** TEXT SEGMENT follows **

Pwcheck is a daemon for permitting the SASL library to check passwords
against the shadow password database.

To use:

* Configure the Cyrus SASL library with the "--with-pwcheck" switch.

* Compile and install the Cyrus SASL library software

* Create the directory "/var/pwcheck" and make it readable by only
those users who need to be able to verify passwords.  For instance, if
you wish to use pwcheck with Cyrus imapd:

	mkdir /var/pwcheck
	chown cyrus /var/pwcheck
	chmod 700 /var/pwcheck

* Configure your applications to use "pwcheck_method: pwcheck". For 
  example, if you are using this with the Cyrus IMAP server, you can
  put in the imapd.conf the following line:

	sasl_pwcheck_method: pwcheck
 
  or for an application that doesn't overload its configuration file,
  you could put the following line in its configuration file located
  in /usr/lib/sasl (e.g. /usr/lib/<app_name>.conf): 

  	pwcheck_method: pwcheck

* Upon system startup, arrange for the daemon $prefix/sbin/pwcheck
to be run as root in the background.

How it works:

The Cyrus servers connect to the unix-domain socket
/var/pwcheck/pwcheck to send a potential user's userid and password to
the pwcheck daemon.  The pwcheck daemon uses its root privileges to
verify the userid and password against the shadow password database.
The pwcheck daemon then returns an error message or "OK" to the Cyrus
server and closes the unix-domain connection.

The permissions on the /var/pwcheck directory control who can connect
to the pwcheck daemon.  The pwcheck daemon is not designed to deal
with denial-of-service attacks from its clients, so the directory
should be restricted to trustworthy server processes.

** End of TEXT SEGMENT **

THE TASK: Reproduce word for word the portion of the pwcheck text from "The Cyrus servers" to "trustworthy server processes.". The records have no connection to the pwcheck text.

** DATASET ENTRIES follows **

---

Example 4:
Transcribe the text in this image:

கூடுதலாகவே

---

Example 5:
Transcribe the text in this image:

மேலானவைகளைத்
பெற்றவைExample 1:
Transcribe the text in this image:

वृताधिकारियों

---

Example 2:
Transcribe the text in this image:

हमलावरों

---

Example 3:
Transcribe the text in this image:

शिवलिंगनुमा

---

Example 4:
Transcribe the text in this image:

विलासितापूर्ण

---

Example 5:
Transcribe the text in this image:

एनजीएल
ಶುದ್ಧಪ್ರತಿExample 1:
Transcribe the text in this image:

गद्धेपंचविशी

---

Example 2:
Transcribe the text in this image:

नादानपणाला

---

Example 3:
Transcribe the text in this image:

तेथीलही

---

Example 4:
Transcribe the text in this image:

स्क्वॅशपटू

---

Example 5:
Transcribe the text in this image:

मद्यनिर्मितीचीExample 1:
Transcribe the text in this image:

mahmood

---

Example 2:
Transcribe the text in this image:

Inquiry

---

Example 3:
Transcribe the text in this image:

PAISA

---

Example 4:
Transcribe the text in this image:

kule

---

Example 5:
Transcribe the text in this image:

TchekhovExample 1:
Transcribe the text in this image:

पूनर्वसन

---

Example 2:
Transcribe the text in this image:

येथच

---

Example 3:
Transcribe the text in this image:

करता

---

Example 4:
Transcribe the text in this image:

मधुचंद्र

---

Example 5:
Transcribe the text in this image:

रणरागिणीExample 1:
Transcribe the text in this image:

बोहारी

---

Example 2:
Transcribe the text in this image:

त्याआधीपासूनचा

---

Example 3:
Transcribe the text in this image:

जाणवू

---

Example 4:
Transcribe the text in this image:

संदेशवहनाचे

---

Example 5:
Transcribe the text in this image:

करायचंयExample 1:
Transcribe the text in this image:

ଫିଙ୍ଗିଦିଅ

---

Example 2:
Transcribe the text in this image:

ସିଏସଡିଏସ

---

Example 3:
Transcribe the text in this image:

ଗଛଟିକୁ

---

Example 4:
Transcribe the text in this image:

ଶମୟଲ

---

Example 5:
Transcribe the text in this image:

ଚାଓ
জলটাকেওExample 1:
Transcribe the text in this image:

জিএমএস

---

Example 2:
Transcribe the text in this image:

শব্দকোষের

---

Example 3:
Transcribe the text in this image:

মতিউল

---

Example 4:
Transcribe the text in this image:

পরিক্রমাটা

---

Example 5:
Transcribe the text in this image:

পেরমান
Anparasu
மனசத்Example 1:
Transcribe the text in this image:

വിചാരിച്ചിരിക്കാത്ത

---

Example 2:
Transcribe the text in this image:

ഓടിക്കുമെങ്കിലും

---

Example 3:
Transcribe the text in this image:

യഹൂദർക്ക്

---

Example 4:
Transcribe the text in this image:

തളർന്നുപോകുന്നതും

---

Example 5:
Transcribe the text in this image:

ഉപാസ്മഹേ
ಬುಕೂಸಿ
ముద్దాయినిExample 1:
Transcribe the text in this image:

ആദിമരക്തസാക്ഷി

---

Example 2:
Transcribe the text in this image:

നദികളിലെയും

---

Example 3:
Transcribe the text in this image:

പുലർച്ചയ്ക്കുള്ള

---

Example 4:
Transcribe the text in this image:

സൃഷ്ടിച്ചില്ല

** End of DATASET ENTRIES **

REPLY TO THE TASK:
The Cyrus servers connect to the unix-domain socket
/var/pwcheck/pwcheck to send a potential user's userid and password to
the pwcheck daemon.  The pwcheck daemon uses its root privileges to
verify the userid and password against the shadow password database.
The pwcheck daemon then returns an error message or "OK" to the Cyrus
server and closes the unix-domain connection.

The permissions on the /var/pwcheck directory control who can connect
to the pwcheck daemon.  The pwcheck daemon is not designed to deal
with denial-of-service attacks from its clients, so the directory
should be restricted to trustworthy server processes.